Problem to work on: Return exactly the lines below, starting with the one that has "drink coaster: present" and going on through the one that has "vase: none [427,179,484,270]".

Data records:
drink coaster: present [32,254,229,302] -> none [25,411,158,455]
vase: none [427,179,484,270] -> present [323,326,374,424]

...

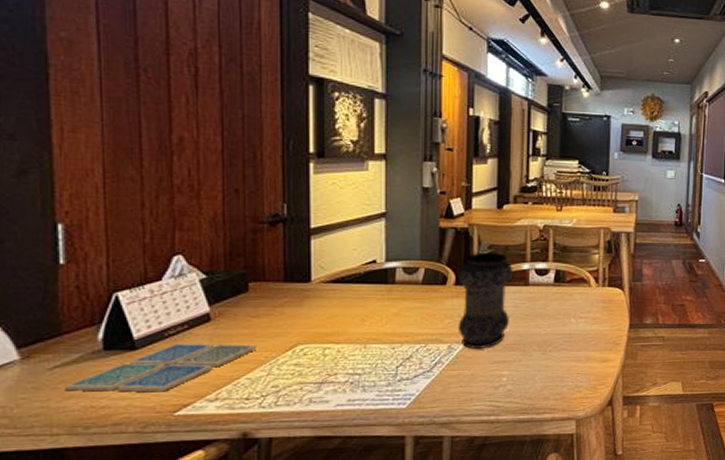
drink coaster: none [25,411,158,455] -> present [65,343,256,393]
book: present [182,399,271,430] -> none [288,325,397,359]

Reply:
drink coaster: present [32,254,229,302] -> none [25,411,158,455]
vase: none [427,179,484,270] -> present [323,326,374,424]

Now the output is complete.